The util parameter means "the percentage of CPU time during which I/O requests are issued to the device". This value can reflect the busyness of a device for serial devices (such as HDD mechanical disks). If it is running for a long time greater than 90 %, it may be slow. For parallel devices (such as SSDs, solid state disks), if one IO occupies 100% of the CPU time in a certain period of time, then 100 IOs in the same period of time may also occupy 100% of the CPU time, so it cannot be considered that the device has reached a bottleneck.
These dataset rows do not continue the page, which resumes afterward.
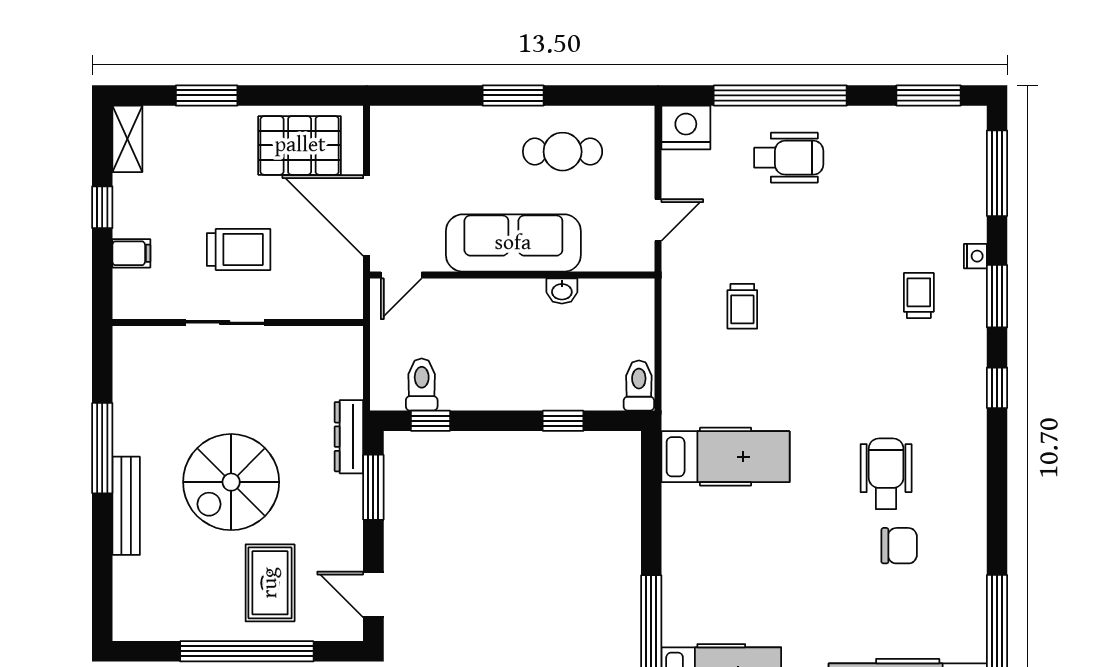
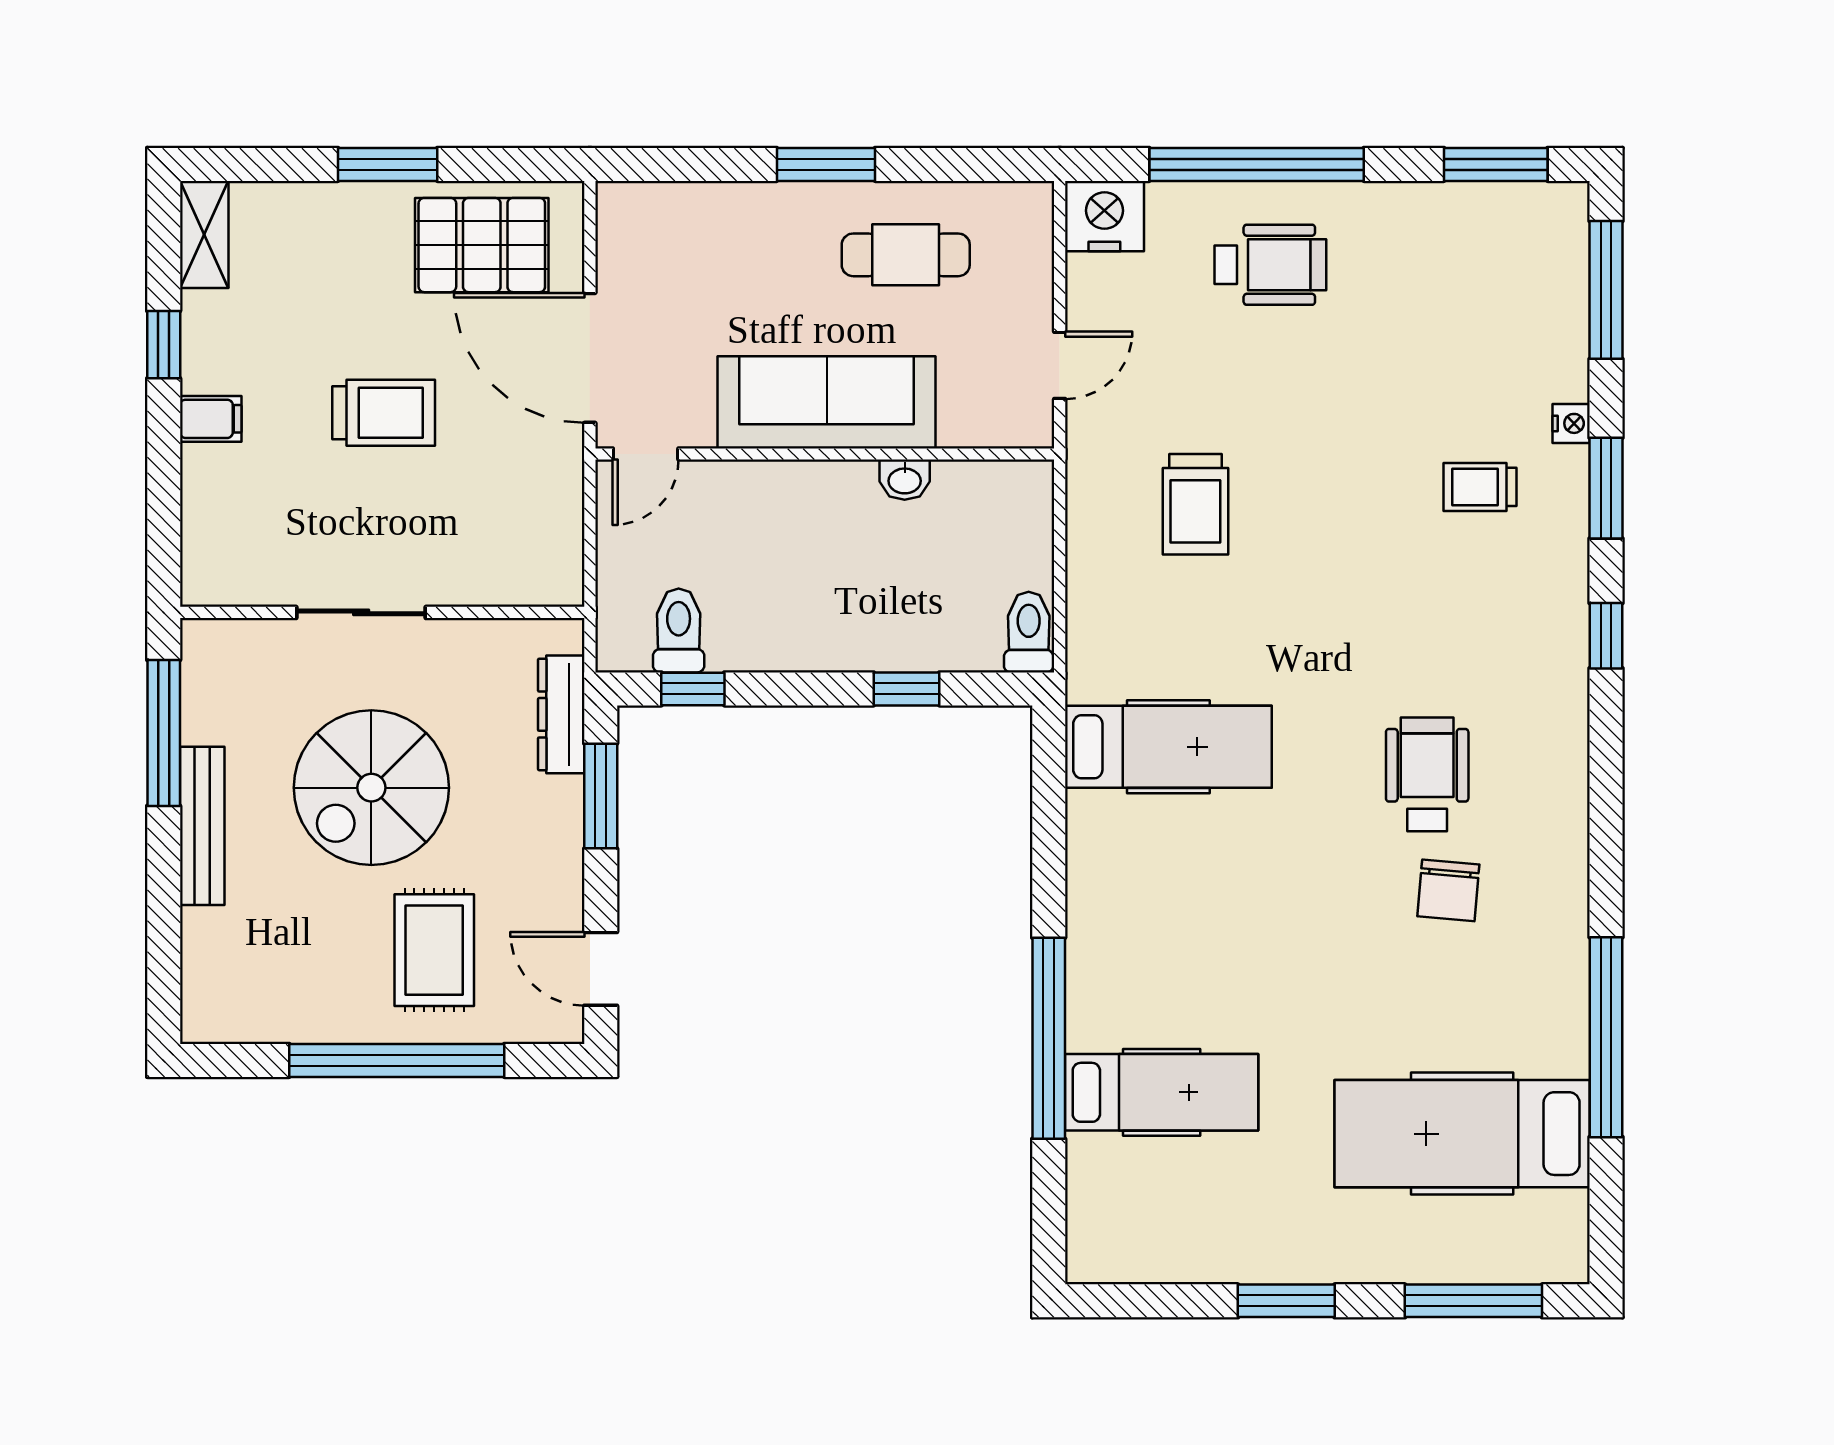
window: (207, 95) -> (388, 164), moved
trolley: (919, 295) -> (1480, 487), turned -90
trolley: (742, 306) -> (1195, 504), width x1.36, depth x1.39
sliding door: (225, 323) -> (361, 612), moved
wall: (238, 323) -> (382, 612), moved
chair: (899, 546) -> (1448, 890), turned 95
To judge a certain disk device, other parameters such as await value, avgqu-sz and so on need to be analyzed.
summary of a problem
The reference value of io util% is only accurate for HDD, because HDD is not concurrent and cannot reflect the capability of SSD (concurrent device).